Fin de la canicule : court répit ou vraie sortie ?
Après plusieurs jours de canicule, une baisse des températures se profile à partir de jeudi et surtout vendredi sur une grande partie du pays. Ce répit sera net, mais pas forcément durable : le sud-est restera en marge de cette baisse et une nouvelle hausse des températures pourrait déjà se dessiner en début de semaine prochaine.
Indicateur thermique © LCM
Une baisse bienvenue après le pic de chaleur
La canicule va progressivement reculer à partir de jeudi par l’ouest et le nord-ouest, sous l’effet d’un changement de masse d’air et de quelques orages. Après des maximales souvent comprises entre 35 et 40°C, l’ambiance deviendra plus respirable sur une grande partie du pays vendredi, avec le retour de températures plus proches de 23 à 27°C sur de nombreuses régions.
Cette baisse sera particulièrement sensible entre l’ouest, le nord, le Bassin parisien, le Centre et une partie de l’est. L’indicateur thermique national, qui mesure la température moyenne à l’échelle du pays, devrait ainsi passer d’un niveau très élevé en début de semaine à un minimum temporaire autour du 19 juillet. Ce sera un vrai soulagement, notamment dans les grandes villes, après plusieurs nuits difficiles.
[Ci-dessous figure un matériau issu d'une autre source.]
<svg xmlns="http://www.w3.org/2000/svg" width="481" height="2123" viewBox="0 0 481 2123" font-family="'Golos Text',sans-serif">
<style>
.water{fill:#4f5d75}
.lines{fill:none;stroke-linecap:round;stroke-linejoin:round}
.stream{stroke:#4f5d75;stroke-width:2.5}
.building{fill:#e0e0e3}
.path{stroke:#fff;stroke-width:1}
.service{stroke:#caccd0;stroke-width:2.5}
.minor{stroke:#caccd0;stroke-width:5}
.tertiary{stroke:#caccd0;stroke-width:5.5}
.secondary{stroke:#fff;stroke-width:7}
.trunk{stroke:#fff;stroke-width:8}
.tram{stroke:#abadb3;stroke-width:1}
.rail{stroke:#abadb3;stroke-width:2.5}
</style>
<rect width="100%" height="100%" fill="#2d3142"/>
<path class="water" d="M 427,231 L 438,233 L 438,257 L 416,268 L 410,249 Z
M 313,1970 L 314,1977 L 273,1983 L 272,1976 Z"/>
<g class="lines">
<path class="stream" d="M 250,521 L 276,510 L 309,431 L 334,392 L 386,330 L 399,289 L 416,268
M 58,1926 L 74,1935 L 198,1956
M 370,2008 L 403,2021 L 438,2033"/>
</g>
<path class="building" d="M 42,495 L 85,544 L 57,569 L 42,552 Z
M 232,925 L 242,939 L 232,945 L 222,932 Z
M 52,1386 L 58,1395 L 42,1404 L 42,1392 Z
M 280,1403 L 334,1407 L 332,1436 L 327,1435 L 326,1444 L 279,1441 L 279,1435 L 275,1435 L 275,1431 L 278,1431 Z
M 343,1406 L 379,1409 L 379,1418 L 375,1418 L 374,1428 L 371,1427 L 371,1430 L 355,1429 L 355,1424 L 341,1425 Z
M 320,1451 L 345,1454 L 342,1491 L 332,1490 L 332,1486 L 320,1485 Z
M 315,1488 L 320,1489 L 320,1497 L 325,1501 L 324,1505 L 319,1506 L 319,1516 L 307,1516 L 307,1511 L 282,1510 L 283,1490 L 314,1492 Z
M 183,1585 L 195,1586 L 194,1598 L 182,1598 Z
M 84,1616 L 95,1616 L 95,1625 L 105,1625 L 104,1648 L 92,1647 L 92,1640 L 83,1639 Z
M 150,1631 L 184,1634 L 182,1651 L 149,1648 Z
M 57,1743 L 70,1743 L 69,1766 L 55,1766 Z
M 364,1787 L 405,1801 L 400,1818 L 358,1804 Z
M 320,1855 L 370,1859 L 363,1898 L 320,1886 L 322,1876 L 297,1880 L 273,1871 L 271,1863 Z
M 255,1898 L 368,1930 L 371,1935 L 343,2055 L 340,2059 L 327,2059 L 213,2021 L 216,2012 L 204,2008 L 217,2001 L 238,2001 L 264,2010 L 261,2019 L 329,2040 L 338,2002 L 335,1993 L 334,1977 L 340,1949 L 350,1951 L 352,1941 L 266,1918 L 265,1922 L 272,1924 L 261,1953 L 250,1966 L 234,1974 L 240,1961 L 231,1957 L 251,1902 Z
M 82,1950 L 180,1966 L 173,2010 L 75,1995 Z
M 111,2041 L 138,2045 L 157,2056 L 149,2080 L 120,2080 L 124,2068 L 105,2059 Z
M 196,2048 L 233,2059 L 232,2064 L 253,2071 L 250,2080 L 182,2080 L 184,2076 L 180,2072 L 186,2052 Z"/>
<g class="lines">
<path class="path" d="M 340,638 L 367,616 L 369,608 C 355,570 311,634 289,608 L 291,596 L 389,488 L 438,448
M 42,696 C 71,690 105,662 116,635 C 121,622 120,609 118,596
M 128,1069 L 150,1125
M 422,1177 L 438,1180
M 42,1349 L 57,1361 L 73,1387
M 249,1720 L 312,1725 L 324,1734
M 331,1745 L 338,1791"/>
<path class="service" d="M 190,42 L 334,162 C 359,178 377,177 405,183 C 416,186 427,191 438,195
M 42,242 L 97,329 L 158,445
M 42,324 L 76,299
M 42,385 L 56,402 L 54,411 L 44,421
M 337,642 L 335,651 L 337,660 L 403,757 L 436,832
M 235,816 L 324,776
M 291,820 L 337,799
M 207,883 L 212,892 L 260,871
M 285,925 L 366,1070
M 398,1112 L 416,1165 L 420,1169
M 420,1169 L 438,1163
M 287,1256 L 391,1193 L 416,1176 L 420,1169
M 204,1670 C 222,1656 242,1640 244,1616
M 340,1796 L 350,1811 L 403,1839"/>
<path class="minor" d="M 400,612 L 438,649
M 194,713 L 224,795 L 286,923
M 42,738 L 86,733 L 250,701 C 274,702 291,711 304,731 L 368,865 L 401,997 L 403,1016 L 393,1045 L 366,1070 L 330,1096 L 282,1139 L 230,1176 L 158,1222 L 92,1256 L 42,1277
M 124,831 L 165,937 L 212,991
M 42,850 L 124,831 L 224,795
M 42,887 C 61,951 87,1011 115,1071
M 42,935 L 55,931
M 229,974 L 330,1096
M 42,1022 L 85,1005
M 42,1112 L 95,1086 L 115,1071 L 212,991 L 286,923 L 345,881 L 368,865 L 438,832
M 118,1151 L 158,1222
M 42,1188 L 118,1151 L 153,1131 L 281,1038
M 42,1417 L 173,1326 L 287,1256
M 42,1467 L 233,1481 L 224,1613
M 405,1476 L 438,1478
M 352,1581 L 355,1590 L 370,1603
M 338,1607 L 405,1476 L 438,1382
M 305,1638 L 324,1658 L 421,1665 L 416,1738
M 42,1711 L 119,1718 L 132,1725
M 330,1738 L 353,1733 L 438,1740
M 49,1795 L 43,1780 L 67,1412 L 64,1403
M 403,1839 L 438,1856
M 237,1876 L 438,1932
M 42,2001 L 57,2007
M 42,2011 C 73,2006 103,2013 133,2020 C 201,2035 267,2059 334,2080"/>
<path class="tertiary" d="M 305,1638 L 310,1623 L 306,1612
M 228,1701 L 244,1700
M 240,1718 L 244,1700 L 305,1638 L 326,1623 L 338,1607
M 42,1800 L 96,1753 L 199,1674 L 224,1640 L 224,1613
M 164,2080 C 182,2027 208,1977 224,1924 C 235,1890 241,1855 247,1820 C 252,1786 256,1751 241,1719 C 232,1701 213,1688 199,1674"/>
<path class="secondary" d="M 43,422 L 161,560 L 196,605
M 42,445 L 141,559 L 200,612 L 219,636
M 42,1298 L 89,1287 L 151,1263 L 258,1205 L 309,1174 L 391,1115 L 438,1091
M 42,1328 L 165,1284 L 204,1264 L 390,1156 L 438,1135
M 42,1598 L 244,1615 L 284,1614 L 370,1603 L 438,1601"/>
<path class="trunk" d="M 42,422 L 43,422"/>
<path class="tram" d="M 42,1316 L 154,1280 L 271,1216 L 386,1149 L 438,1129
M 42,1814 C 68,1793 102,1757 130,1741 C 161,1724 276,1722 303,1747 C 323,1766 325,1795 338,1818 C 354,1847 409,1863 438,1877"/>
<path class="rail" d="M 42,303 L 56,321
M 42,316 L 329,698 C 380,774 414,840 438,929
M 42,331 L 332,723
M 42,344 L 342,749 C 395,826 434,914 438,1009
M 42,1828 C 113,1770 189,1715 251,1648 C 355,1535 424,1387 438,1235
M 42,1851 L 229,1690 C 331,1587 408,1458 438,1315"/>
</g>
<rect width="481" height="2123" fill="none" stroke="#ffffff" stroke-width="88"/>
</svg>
Baisse des températures © LCM
Le sud-est resterait en marge de la baisse
Cette sortie de canicule ne concernera toutefois pas tout le monde de la même manière. Près de la Méditerranée, en basse vallée du Rhône, dans l’arrière-pays provençal et localement en Corse, la chaleur restera très marquée. Les maximales pourront encore atteindre ou dépasser 30 à 35°C selon les secteurs, avec des nuits parfois lourdes sur les littoraux.
Autrement dit, il ne s’agira pas d’un véritable retour à la fraîcheur partout. La baisse sera nette à l’échelle nationale, mais le sud-est restera dans une ambiance estivale très chaude, voire encore caniculaire localement si les températures minimales restent élevées.
Des orages pour accompagner le changement de temps
La transition pourra s’accompagner d’orages, d’abord par l’ouest, puis plus localement vers le centre et l’est. Ils marqueront le recul de l’air le plus chaud, mais ils ne devraient pas apporter un arrosage généralisé. Comme souvent en période de fortes chaleurs, les pluies resteront inégalement réparties, avec des secteurs bien arrosés et d’autres quasiment à l’écart.
Risque d'orage © LCM
Ces orages pourront ponctuellement être forts, en raison de l’énergie accumulée dans les basses couches après plusieurs jours de chaleur. Ils seront donc à surveiller, notamment en cas de rafales, de fortes intensités pluvieuses ou de grêle localisée.
Un répit déjà menacé dès le début de la semaine prochaine
La question principale est donc la suivante : s’agit-il d’une vraie sortie de canicule ou seulement d’une pause ? À ce stade, la deuxième option reste possible. Les signaux de prévision montrent une nouvelle hausse des températures dès le 20 juillet, avec une remontée progressive de l’indicateur thermique national.
La fiabilité reste encore limitée, car les scénarios divergent. Dans une première hypothèse, la chaleur la plus intense resterait surtout cantonnée à l’Espagne, véritable réservoir brûlant, ainsi qu’au sud de la France. Le nord du pays connaîtrait alors une hausse plus modérée, sans nouvelle canicule généralisée. Dans une autre hypothèse, la dorsale anticyclonique remonterait plus franchement vers la France, favorisant une nouvelle vague de chaleur plus étendue.
Nouvelle vague de chaleur ? © LCM
Une évolution à suivre de près
Le rafraîchissement attendu jeudi et vendredi fera donc du bien, mais il ne signe pas encore forcément la fin définitive de cette longue séquence chaude. La situation restera fragile, avec un pays encore vulnérable après plusieurs épisodes caniculaires, des sols secs et une masse d’air très chaude toujours présente à proximité, notamment sur la péninsule Ibérique.
La tendance des prochains jours sera déterminante : si le flux océanique parvient à s’imposer durablement, la canicule reculera franchement. Si les hautes pressions se réinstallent rapidement, la France pourrait connaître une nouvelle poussée de chaleur dès le début de la semaine prochaine.